● Was zu tun ist
**A.** Beantworte kurz diese Fragen zum Text über Kriegsbilder:
(i) Wer hat laut dem Text die meisten Bilder über den IS selbst hergestellt?
(ii) Wo steht der komplette Artikel zur Bildpolitik des IS?
(iii) Bis zu welchem Tag ist die Ausstellung in Essen noch zu sehen?
**B.** Führe den Text über Kriegsbilder nach seinem letzten Satz weiter.

● Text
= = = =

Donnerstag, 23. April 2015

Mediale Inszenierung und Bildpolitik des IS


Dass die Bilder des "Islamischen Staates" so präsent in unseren Medien sind, hängt weniger mit der tatsächlichen Relevanz der dokumentierten Ereignisse zusammen, als vielmehr mit der kurzfristig gedachten Aktualitätslogik der Massenmedien. Einige medienkritische Anmerkungen von Felix Koltermann.

Kaum ein journalistisches Medium – egal ob Tageszeitung, Onlinemedium oder Fernsehsender – hat im vergangenen Jahr auf Bilder des sogenannten "Islamischer Staates" (IS) verzichtet. Verbunden mit den Bildern war die Rhetorik eines vermeintlichen Bilderkrieges, ausgelöst vor allem durch die vom IS verbreiteten Enthauptungsvideos.

Damit verbunden ist die Frage, wie groß die Bedeutung dieser Bilder tatsächlich ist, wo sie ihre eigentliche Wirkmächtigkeit entfalten und wie sie mit politischen Entscheidungen, in der Region politisch oder militärisch zu intervenieren oder dies zu unterlassen, interagieren.

Die meisten Bilder, die uns über den IS erreichen, sind Teil klassischer Kriegspropaganda und wurden vom IS selbst produziert. Viele Bilder zeigen dabei inszenierte Ereignisse, egal ob es um eine Enthauptung vor der Kamera oder das Plattwalzen der Grenzbefestigung zwischen dem Irak und Syrien geht. Es sind sogenannte "Image Operations", Operationen mit Bildern. Es sind Bildakte, die Teil einer ausgeklügelten PR sind, die sich modernster Mittel und vor allem neuer Verbreitungskanäle, wie den sozialen Medien, bedient.

Der komplette Artikel steht auf Qantara.

Mittwoch, 15. April 2015

Den Krieg im Blick


Vergangene Woche eröffnete im Essener Folkwang Museum die Ausstellung „Conflict, Time, Photography“. Kaum ein Feuilleton, dass in den vergangenen Tage die Schau nicht rezensiert hätte. Selbst die Tagesschau der ARD brachte am vergangenen Donnerstag zur Prime-Time einen kurzen Einblick in die Ausstellung. Konzipiert wurde die Ausstellung in Zusammenarbeit mit der Tate Modern in London und der Staatlichen Kunstsammlung in Dresden und ist in Essen noch bis zum 5. Juli zu sehen.

= = = =

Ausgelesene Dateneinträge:
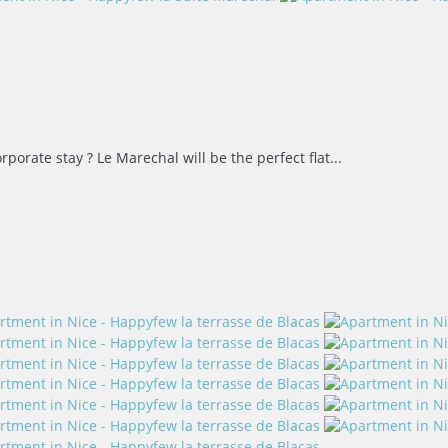
rporate stay ? Le Marechal will be the perfect flat...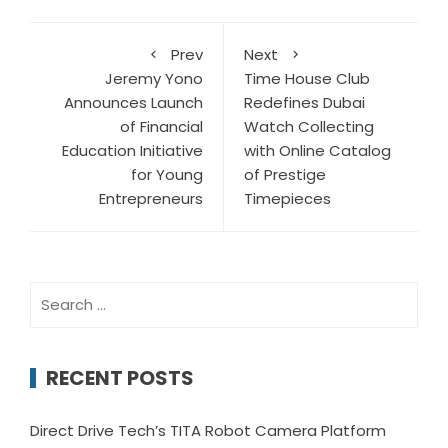
Prev
Next
Jeremy Yono
Time House Club
Announces Launch
Redefines Dubai
of Financial
Watch Collecting
Education Initiative
with Online Catalog
for Young
of Prestige
Entrepreneurs
Timepieces
Search
for:
RECENT POSTS
Direct Drive Tech’s TITA Robot Camera Platform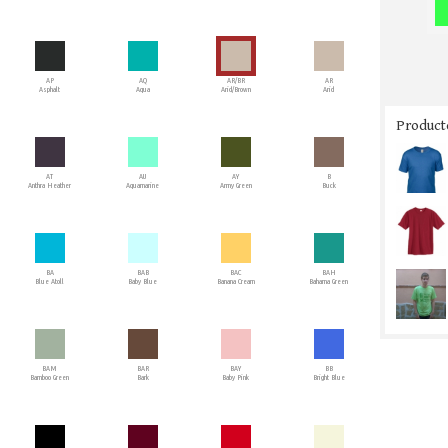
AP
AQ
AR/BR
AR
Asphalt
Aqua
Arid/Brown
Arid
Producto
AT
AU
AY
B
Anthra Heather
Aquamarine
Army Green
Buck
BA
BAB
BAC
BAH
Blue Atoll
Baby Blue
Banana Cream
Bahama Green
BAM
BAR
BAY
BB
Bamboo Green
Bark
Baby Pink
Bright Blue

= = = =

● Antworten in Reihenfolge
**A.**
(i) Der IS selbst.
(ii) Auf Qantara.
(iii) Bis zum 5. Juli.

**B.**
Beeindruckend ist die Schau zunächst ein Mal aufgrund der Zahlen. In 13 Räumen sind 125 fotografische Arbeiten zum Thema Krieg und Konflikt zu sehen. Dabei nimmt die Ausstellung für sich in Anspruch, nicht die Geschichte der Kriegsfotografie erzählen zu wollen, sondern eine neue und unkonventionelle Perspektive auf die Bildgeschichte des Krieges zu eröffnen. Das Ordnungsprinzip der Ausstellung ist der Zeitpunkt der Rückschau, der Moment, an dem die fotografische Arbeit entstand, vom Moment danach bis zu Jahrzehnten später.

Versammelt sind in Essen Werke der bekanntesten zeitgenössischen Fotografen, von Don Mc Cullin über Luc Delahaye bis hin zu Stephen Shore, aber auch Frühwerke der Kriegsfotografie beispielsweise von Roger Fenton. Im Vordergrund steht die Auseinandersetzung mit den Kriegsfolgen, den Spuren von Gewalt und Zerstörung auf die Landschaft und die Architektur. Es sind eher dokumentarische als fotojournalistische Arbeiten, eher künstlerische als erzählerische Arbeiten zu sehen. Die Augenzeugenschaft vor allem journalistischer Kriegsfotografie, ist weitestgehend abwesend. Stattdessen wird der Moment danach inszeniert, wie in den großformatigen Arbeiten von Luc Delahaye während der Zeit der westlichen Interventionen in Irak oder Afghanistan im Krieg gegen den Terror.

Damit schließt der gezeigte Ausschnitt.